What I wasn't expecting was a book that's written with the main characters being the same ages as they were before, but the book's action taking place in the present. Griffin has skipped ahead through nearly 30 years of time but clearly states several times throughout the book that only a few months (possibly up to six) have passed since the action of the seventh book ended.
This means that characters now are constantly using cell phones, which are common nowadays but were nonexistent when the series left off in book 7 -- and which they never used in the books up to and including the seventh. It means characters drive cars and trucks that are mentioned by explicit make and model and that exist only now, but were unheard of (even undreamed of) in the 1970s (think SUVs).
I also found jarring the fact that many key players from previous books are absent, without explicit explanations for the changes. For example, Jerry Carlucci, the mayor of Philadelphia through the first seven books, is gone. He's mentioned once or twice, but he's no longer the mayor. I remember a brief mention that indicated he may have been elected to the US Senate, but in the previous books he was always concerned with RE-ELECTION, not with election to an entirely different level of government.
Similarly, the police commissioner is gone (a bit more easily explained, as that's a political appointment and the commissioner serves at the mayor's pleasure); the district attorney is gone; and a few other characters suffer similar fates.
Finally, the book is [filled] with errors of continuity. Matt Payne's elimination from the Marine Corps is explained in this book as a problem with his ear; in the first seven books, it was a problem with his eye. He was only promoted to detective a short time before his promotion to sergeant in the eighth book, and the series has made it plain that such promotion opprotunities rest on passing of examinations that are held only every couple of years, and that not everyone qualifies even to take those tests each time. So Payne's somewhat stellar rise through the ranks goes against the procedures and standards Griffin has described in the series up to and including the seventh book.
One character who was explicitly removed from the police force is back in this book: Wilson Carter. In the fifth book, he left the police force; now he's a sergeant and there's no indication he was ever out of the Highway Patrol.
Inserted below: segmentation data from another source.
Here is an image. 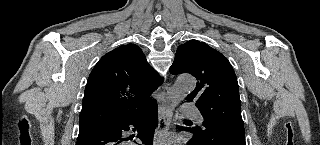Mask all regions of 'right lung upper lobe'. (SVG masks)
I'll return each instance as SVG.
<instances>
[{
    "label": "right lung upper lobe",
    "mask_w": 320,
    "mask_h": 145,
    "mask_svg": "<svg viewBox=\"0 0 320 145\" xmlns=\"http://www.w3.org/2000/svg\"><path fill=\"white\" fill-rule=\"evenodd\" d=\"M163 82L135 44L105 54L88 78L80 128L120 123L138 117L156 104L151 93Z\"/></svg>",
    "instance_id": "obj_1"
}]
</instances>
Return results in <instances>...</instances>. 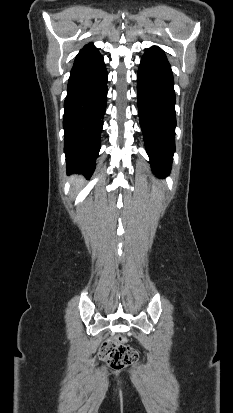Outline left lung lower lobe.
Here are the masks:
<instances>
[{
    "mask_svg": "<svg viewBox=\"0 0 233 413\" xmlns=\"http://www.w3.org/2000/svg\"><path fill=\"white\" fill-rule=\"evenodd\" d=\"M171 66L157 46L143 55L138 69L140 125L153 172L169 174L175 151V92Z\"/></svg>",
    "mask_w": 233,
    "mask_h": 413,
    "instance_id": "1",
    "label": "left lung lower lobe"
}]
</instances>
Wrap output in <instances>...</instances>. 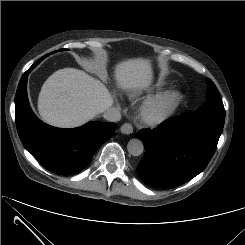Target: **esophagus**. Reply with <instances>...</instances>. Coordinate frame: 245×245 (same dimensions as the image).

All that said, I found the book to be an engaging read. Griffin's style always engages me, and though I do often find a lot of his dialog difficult to believe (I doubt people really talk like the characters in his book), I usually finish the books within a day or two. This one took me a week because I read it during a vacation, and only a few dozen pages at a time. And it ended very abruptly, which I'm sure is meant to set up another book, but it left me unsatisfied.